> [WORK REQUEST]: Report how many lines of the listing contain the string "true", with no other words.

● ● ● ● ● ● ●

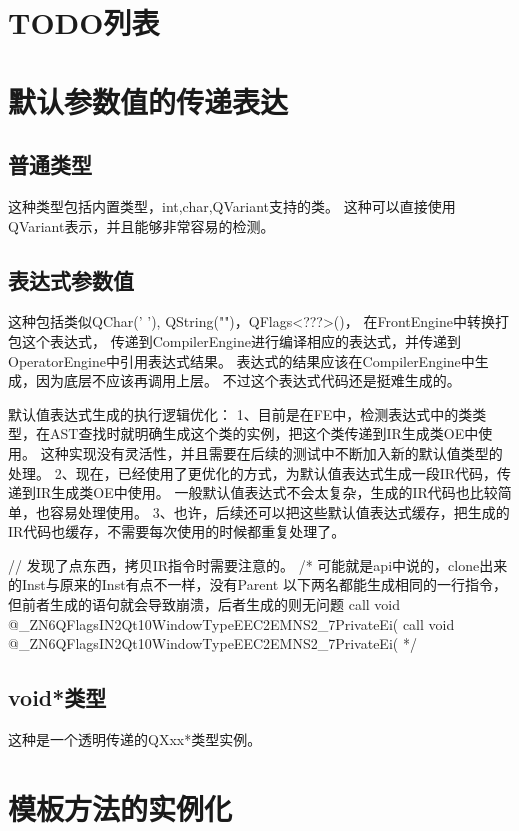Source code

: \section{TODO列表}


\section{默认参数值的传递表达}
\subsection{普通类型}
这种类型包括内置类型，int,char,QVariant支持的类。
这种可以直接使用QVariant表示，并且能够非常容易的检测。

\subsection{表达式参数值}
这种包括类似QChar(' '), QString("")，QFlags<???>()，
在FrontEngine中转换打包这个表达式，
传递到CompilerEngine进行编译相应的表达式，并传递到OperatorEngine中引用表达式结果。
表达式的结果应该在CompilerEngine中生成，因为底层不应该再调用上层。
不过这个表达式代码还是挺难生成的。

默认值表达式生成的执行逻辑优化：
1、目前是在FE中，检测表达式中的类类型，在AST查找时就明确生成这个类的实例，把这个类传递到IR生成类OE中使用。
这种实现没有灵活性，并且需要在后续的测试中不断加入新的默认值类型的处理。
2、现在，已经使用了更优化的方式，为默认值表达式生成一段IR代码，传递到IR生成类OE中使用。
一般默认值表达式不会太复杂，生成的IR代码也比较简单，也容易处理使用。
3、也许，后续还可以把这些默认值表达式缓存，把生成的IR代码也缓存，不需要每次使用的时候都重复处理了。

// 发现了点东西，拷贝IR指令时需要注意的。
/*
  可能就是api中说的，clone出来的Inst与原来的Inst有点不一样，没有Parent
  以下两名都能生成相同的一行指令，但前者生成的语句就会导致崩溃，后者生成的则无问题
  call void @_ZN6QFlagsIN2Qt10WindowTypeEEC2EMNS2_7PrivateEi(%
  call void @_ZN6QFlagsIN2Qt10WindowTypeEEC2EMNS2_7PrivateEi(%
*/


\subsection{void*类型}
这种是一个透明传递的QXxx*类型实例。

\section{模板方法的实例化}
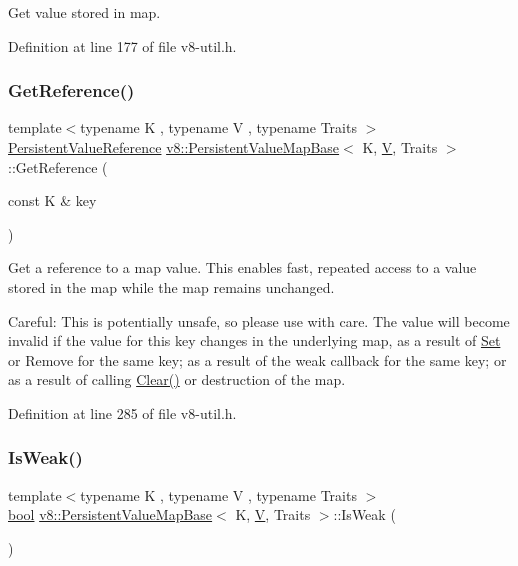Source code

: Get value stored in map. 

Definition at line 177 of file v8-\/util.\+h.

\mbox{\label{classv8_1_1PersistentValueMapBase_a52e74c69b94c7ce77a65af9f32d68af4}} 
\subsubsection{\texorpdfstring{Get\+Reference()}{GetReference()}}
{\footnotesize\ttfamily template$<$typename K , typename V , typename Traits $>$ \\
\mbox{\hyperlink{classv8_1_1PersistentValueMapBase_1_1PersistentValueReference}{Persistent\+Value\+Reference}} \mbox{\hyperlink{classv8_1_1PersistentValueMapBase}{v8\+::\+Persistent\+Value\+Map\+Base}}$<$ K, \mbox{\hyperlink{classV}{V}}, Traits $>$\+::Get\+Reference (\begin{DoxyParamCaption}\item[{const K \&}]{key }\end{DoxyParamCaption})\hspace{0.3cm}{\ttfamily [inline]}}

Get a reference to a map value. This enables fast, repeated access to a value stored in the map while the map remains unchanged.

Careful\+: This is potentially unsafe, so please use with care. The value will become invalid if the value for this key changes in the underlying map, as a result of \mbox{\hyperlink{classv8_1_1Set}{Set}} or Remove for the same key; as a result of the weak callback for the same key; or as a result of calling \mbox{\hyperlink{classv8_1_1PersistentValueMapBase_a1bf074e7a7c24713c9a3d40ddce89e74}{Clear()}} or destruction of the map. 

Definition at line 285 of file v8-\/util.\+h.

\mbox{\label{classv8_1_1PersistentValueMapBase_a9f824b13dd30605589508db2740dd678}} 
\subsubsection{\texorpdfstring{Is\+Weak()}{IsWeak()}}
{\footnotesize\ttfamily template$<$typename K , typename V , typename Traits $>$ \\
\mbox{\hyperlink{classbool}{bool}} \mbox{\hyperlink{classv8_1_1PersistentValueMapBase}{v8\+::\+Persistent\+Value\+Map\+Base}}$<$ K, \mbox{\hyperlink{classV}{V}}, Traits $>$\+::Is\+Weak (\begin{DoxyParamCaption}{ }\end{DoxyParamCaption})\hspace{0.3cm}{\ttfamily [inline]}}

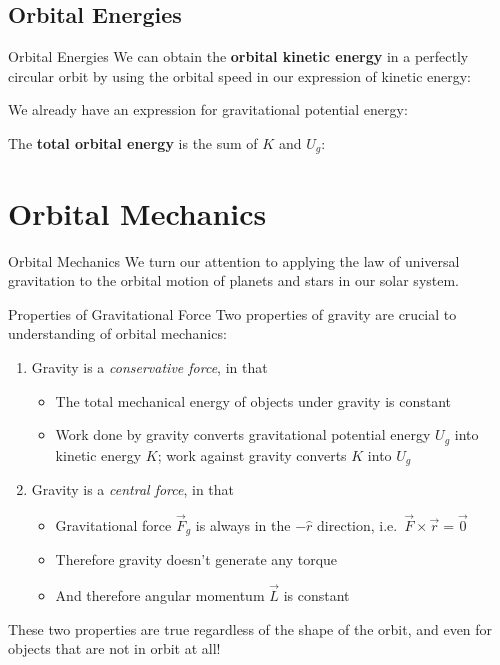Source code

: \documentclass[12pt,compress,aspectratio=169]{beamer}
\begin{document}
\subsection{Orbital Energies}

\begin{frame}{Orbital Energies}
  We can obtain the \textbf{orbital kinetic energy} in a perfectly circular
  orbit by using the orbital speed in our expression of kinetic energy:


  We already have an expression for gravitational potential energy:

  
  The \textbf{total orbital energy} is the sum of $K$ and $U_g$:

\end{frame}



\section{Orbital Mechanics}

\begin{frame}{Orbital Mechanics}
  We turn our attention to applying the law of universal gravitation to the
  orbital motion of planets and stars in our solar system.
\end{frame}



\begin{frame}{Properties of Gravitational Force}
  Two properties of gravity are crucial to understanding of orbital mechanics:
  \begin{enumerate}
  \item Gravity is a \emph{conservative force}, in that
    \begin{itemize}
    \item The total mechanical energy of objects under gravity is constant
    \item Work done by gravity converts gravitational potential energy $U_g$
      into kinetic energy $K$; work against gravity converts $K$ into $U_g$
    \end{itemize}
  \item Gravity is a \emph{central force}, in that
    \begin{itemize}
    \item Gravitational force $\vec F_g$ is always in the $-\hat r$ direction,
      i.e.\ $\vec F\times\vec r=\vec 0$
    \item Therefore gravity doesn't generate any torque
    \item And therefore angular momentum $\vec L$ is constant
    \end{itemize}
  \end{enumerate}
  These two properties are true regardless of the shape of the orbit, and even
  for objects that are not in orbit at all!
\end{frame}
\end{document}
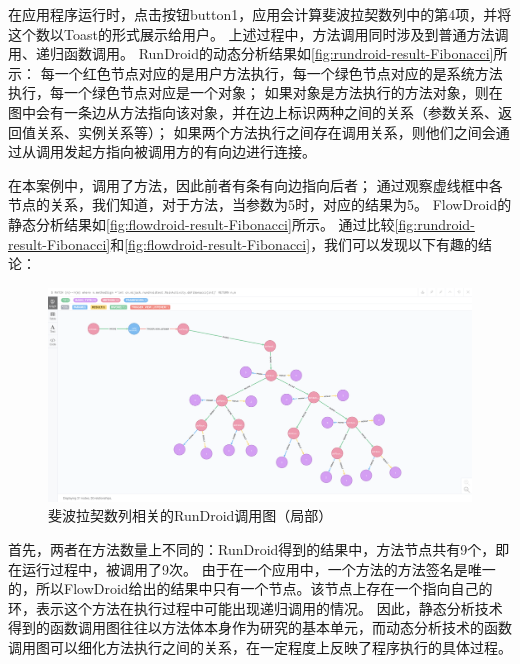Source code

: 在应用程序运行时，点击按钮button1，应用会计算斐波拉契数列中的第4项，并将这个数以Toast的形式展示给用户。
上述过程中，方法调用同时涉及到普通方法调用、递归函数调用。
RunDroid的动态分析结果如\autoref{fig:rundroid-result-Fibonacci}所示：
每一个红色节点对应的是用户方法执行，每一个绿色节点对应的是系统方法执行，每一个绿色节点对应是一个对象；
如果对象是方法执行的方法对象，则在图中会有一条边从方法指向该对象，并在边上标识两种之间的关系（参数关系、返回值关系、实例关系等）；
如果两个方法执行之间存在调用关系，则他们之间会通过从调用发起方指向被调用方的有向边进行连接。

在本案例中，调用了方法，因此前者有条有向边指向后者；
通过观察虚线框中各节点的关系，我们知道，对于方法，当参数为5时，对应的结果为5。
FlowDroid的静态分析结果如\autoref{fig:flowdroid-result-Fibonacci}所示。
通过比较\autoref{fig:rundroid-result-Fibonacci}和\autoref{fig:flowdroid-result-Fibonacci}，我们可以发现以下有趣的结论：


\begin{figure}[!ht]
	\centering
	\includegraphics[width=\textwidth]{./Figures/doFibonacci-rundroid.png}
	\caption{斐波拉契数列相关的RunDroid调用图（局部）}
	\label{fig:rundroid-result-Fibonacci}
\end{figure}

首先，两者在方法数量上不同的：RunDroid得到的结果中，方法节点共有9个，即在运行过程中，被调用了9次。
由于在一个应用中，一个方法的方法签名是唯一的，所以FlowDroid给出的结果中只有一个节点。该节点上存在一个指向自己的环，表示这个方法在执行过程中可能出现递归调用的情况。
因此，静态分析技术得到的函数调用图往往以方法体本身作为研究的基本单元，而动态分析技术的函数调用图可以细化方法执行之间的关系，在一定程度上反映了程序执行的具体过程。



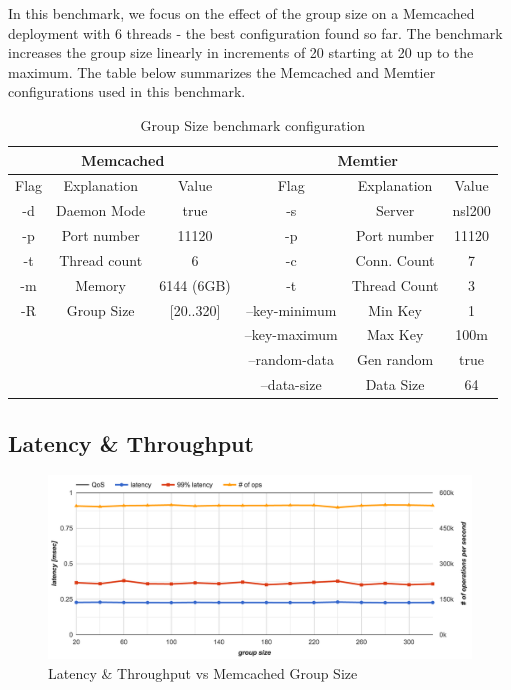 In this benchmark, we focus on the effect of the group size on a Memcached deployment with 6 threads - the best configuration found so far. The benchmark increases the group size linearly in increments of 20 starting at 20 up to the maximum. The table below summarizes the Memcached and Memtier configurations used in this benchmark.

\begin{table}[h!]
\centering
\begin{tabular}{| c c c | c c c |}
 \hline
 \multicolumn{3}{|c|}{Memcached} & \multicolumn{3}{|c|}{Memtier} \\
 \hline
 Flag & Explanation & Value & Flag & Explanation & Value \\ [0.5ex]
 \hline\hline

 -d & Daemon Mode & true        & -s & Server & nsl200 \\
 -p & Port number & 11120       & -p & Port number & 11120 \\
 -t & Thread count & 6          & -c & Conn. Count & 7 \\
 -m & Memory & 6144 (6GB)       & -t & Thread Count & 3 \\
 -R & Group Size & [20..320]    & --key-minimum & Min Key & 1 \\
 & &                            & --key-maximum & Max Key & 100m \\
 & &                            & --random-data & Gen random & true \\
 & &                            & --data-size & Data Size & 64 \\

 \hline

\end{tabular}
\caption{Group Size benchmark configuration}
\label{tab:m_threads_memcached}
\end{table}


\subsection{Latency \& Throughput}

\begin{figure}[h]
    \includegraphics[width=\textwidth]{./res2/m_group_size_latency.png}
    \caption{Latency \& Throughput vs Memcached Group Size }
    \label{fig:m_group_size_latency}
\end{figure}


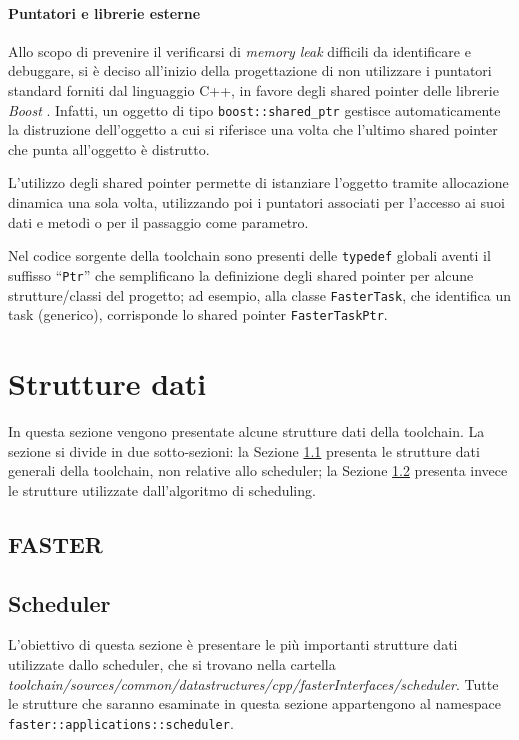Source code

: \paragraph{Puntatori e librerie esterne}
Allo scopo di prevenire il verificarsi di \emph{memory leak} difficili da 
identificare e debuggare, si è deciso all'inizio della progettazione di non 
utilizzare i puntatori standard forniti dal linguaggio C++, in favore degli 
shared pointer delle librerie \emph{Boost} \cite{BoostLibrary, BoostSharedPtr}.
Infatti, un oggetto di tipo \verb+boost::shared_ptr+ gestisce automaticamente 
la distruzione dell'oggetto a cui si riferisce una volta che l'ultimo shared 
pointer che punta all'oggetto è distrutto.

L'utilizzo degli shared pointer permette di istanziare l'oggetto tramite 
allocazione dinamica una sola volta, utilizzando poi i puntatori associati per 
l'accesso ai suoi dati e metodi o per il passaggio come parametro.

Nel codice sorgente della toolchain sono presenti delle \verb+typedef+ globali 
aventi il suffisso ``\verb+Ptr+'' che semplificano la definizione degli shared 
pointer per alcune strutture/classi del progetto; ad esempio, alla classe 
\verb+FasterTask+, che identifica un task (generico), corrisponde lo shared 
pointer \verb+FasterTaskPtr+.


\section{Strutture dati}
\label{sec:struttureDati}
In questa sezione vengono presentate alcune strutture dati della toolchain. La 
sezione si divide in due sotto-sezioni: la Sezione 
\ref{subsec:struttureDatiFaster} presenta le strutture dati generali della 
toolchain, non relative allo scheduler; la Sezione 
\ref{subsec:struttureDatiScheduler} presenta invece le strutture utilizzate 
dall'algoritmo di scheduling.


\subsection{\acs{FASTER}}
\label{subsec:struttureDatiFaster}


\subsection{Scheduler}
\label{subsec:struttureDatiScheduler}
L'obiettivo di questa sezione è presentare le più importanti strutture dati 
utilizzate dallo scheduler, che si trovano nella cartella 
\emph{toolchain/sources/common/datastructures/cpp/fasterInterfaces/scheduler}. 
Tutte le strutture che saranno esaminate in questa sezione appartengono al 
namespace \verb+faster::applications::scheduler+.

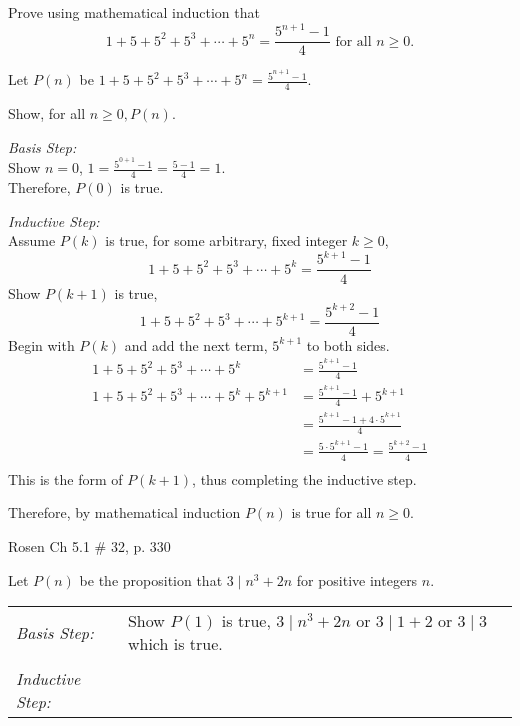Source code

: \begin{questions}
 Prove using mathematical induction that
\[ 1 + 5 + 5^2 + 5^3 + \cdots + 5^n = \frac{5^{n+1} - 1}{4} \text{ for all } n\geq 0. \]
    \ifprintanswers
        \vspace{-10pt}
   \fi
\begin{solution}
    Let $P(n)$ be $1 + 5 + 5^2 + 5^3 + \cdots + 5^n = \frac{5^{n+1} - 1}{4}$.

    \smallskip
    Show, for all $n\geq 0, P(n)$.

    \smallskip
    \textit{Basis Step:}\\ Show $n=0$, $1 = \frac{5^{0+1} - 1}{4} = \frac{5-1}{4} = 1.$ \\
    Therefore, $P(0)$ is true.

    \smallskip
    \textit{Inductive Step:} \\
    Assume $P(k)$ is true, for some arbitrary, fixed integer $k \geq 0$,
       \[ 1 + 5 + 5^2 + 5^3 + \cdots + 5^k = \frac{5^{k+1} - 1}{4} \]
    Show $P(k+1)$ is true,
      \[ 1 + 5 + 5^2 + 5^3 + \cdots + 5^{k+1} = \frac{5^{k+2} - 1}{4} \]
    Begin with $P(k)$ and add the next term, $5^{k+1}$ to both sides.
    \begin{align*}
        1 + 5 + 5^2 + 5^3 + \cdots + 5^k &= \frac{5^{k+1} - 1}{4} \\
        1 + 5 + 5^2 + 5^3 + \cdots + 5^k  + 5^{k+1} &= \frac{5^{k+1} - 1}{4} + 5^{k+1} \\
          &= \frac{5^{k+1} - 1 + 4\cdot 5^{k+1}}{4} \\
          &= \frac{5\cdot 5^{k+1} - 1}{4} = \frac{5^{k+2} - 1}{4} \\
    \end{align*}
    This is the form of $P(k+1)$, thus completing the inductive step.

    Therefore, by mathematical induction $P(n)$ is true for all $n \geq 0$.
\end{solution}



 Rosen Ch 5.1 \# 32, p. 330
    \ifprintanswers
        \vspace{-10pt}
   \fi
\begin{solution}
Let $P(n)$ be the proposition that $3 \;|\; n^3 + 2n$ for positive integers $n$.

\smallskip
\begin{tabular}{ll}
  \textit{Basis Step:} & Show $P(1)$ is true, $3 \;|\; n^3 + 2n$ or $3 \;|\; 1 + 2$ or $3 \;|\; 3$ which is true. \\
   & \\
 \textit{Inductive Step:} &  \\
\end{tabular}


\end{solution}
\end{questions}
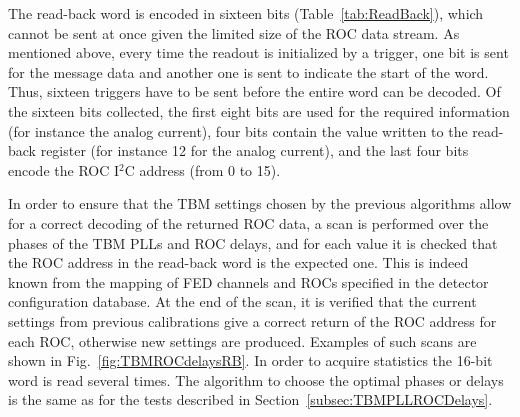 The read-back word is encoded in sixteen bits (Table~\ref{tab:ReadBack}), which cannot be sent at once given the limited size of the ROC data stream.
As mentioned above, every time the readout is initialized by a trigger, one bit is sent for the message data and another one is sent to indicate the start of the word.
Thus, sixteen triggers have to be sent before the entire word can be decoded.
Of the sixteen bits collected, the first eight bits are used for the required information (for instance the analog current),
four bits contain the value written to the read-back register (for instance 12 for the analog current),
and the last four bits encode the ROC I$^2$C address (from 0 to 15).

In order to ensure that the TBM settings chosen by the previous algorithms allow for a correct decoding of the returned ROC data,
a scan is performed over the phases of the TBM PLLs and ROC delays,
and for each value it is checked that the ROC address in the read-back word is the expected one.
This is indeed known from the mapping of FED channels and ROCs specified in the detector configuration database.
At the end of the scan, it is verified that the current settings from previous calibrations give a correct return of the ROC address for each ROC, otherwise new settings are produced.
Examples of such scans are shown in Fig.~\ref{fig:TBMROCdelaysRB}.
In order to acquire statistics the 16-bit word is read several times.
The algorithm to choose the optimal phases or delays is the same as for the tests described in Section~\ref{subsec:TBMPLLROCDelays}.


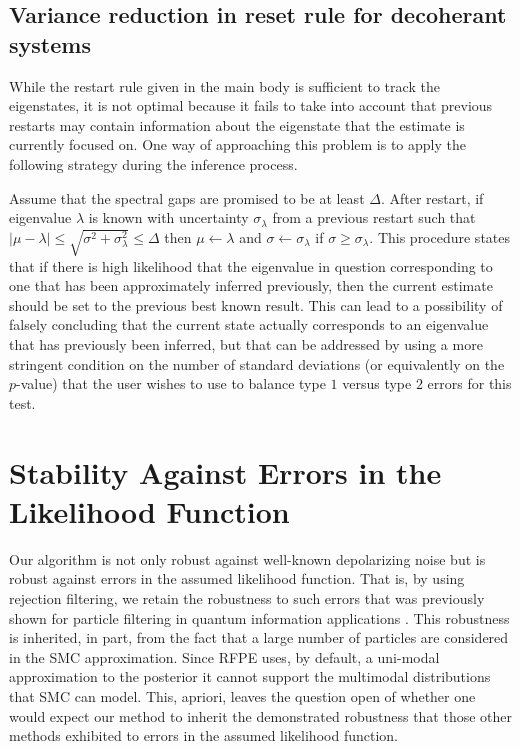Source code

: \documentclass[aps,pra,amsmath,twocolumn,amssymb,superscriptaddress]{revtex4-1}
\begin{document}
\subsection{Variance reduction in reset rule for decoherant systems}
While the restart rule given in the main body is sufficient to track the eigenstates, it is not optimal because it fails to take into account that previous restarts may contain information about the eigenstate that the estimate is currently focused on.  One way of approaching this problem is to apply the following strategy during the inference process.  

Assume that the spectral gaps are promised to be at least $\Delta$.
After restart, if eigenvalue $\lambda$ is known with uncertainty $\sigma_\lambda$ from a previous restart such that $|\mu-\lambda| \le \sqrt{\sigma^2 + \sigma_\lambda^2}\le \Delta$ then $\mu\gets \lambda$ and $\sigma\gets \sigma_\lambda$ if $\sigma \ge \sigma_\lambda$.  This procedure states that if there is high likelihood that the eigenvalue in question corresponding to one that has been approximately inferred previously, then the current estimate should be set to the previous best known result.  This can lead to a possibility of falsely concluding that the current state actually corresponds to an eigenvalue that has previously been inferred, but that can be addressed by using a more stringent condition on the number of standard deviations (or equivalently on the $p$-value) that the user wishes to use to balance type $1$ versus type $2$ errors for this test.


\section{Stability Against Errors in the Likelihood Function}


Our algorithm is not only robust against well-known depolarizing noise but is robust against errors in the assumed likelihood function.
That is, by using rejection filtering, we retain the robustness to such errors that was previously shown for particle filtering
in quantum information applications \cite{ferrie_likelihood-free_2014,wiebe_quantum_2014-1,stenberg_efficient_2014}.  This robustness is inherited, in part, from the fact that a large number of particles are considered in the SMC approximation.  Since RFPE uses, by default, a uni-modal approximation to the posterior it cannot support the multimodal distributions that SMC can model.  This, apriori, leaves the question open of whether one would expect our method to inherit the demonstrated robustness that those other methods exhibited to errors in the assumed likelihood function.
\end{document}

● ● ● ● ● ● ●

> [RESPONSE TO THIS EXERCISE]: 8